Speech
Speech
Share

Remarks at the National Press Club

Staying the Course in Turbulent Times

By Paul Schott Stevens
President and CEO, Investment Company Institute

December 19, 2008
Washington, DC

View the webcast.

Thank you, Mark, and thank you to the National Press Club for inviting me here today.

It’s been said, “Prosperity is a great teacher, adversity is a greater one.” Well, all of us as investors have had quite a teacher over the past few months.

This bear market is wider, deeper, more complex, and more unsettling than any downturn in generations. Companies in the Standard & Poor’s 500 have lost almost 6 trillion dollars—that’s TRILLIONS—in market value.

Fifty-six million Americans are saving for their retirement security through 401(k) plans and other private-sector defined contribution plans. For them, this last year has been a very rough ride.

I imagine almost everyone in this room has a 401(k) or similar account. No matter what your investments are, I imagine that you take a deep breath before opening your quarterly statement. I know I do—lately it’s been a very deep breath.

In partnership with employers, workers, and other financial institutions, mutual funds helped build the 401(k) system. Today, half of the assets in K plans are invested in mutual funds. ICI members administer plans for millions of workers.

So we have an up-close and personal look at the impact of this bear market. Our members are hearing from investors every day about their concern for their financial future.

The question is: How should we as a nation respond? Here, there’s a jarring disconnect.

Some policymakers would have us abandon the K system. But millions of Americans who are saving for retirement through that system say they want none of that. Let me explain.

To begin with—401(k) investors have seen a bear before. From 2000 through 2002, they tended to stay the course and continued to save and invest. Markets rebounded, and they reaped the rewards.

Let me back that up with some data. The S&P 500 fell by 37 percent between 1999 and 2002. But for workers who had 401(k) accounts with the same employer throughout that period, the average account balance declined by only 8 percent. Those workers benefited from diversification of their holdings and their ongoing contributions.

By 2006, the S&P still had not reached its 1999 level. Yet for these consistent K plan participants, their average account balance was 79 percent higher.

So one message for today’s 56 million retirement investors is: Stick with it. History tells us that markets will recover—and your accounts will rebound along with them.

History also tells us that new bull markets regain most of what they lost to the bear in the first months of the uptick. Neither you nor I should ever try to forecast the market. But one thing is certain: If you cash out of stocks now, it will be impossible to time your return so that you can participate fully in the rally. Success and a secure retirement require continued participation.

ICI’s recent research, which I’ll discuss in a minute, tells us Americans are staying the course yet again. Yes, many have seen their account balances fall sharply. But they are not reacting out of panic. And they have not lost faith in their retirement plans.

= = = = = = =

◆ WORK TASK 1 ◆
Decide whether each statement below agrees with the National Press Club remarks. Answer yes or no for (a), (b) and (c), and quote the words of the remarks that decide it.
(a) Companies in the Standard & Poor's 500 lost almost 6 trillion dollars in market value.
(b) For workers who kept 401(k) accounts with the same employer from 1999 to 2002, the average account balance fell by 37 percent.
(c) Half of the assets in K plans are invested in mutual funds.

= = = = = = =

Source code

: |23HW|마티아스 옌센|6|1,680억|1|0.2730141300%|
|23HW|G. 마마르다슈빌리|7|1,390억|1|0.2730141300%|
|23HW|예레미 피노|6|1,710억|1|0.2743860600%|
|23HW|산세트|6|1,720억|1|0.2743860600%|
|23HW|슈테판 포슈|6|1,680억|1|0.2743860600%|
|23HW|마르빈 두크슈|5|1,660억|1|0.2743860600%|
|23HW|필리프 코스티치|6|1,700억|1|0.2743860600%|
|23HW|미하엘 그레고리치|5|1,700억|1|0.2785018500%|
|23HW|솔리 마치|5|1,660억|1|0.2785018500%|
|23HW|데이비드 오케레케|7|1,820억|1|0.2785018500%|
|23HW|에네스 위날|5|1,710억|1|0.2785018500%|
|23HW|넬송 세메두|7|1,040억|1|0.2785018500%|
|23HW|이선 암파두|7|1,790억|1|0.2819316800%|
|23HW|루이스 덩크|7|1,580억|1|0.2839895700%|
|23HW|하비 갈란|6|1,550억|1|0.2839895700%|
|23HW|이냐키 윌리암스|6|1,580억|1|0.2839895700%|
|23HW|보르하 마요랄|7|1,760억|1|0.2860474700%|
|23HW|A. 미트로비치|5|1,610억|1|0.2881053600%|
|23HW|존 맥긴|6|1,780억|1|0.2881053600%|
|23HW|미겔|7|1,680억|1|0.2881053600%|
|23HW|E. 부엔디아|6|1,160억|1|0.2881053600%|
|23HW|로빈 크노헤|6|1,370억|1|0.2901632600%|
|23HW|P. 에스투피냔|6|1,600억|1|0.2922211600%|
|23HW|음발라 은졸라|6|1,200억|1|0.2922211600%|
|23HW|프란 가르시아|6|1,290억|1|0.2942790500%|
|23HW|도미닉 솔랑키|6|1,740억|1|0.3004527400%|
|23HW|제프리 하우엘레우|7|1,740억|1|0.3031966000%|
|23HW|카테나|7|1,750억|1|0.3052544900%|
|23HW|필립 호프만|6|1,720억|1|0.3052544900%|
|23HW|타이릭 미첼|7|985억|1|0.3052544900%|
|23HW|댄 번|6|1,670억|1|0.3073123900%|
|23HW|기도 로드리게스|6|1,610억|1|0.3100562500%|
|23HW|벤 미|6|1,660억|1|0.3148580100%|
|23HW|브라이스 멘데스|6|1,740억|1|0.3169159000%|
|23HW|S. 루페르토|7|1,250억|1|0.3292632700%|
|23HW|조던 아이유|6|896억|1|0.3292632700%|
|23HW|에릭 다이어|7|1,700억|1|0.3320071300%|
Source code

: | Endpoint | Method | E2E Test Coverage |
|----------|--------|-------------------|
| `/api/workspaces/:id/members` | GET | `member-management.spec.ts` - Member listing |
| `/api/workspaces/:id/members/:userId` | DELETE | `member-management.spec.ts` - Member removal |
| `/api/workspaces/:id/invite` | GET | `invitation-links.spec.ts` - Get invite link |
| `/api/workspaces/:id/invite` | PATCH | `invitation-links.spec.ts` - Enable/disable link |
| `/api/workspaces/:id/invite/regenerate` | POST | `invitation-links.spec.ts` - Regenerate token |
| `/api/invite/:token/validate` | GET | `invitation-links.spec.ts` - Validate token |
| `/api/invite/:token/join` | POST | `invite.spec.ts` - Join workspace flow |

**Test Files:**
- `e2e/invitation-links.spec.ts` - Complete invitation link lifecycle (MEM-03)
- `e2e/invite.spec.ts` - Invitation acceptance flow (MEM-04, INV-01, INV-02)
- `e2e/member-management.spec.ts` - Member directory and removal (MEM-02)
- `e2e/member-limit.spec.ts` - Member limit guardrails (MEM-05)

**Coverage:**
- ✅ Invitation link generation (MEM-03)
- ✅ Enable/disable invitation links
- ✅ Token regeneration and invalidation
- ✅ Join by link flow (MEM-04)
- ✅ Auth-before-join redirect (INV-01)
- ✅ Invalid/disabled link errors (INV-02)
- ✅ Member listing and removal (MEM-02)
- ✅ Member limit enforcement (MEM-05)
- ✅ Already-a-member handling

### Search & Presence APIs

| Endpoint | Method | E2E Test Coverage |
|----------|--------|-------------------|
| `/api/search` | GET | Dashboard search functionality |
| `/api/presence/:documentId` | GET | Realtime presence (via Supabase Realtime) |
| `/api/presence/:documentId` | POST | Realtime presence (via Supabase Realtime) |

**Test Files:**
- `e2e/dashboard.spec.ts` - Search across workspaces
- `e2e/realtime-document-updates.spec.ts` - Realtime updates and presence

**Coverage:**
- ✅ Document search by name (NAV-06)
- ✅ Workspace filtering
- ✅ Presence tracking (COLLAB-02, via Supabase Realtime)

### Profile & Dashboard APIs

= = = = = = =

◆ WORK TASK 2 ◆
In the records, rewrite the lines from the one with "### Search & Presence APIs" up to and including the one with "updates and presence", substituting "Live presence" for "Realtime presence" and changing nothing else. Give only those lines.

◆ EXERCISE RESPONSE 1 ◆
(a) Yes: "Companies in the Standard & Poor’s 500 have lost almost 6 trillion dollars—that’s TRILLIONS—in market value."
(b) No: "the average account balance declined by only 8 percent."
(c) Yes: "Today, half of the assets in K plans are invested in mutual funds."

◆ EXERCISE RESPONSE 2 ◆
### Search & Presence APIs

| Endpoint | Method | E2E Test Coverage |
|----------|--------|-------------------|
| `/api/search` | GET | Dashboard search functionality |
| `/api/presence/:documentId` | GET | Live presence (via Supabase Realtime) |
| `/api/presence/:documentId` | POST | Live presence (via Supabase Realtime) |

**Test Files:**
- `e2e/dashboard.spec.ts` - Search across workspaces
- `e2e/realtime-document-updates.spec.ts` - Realtime updates and presence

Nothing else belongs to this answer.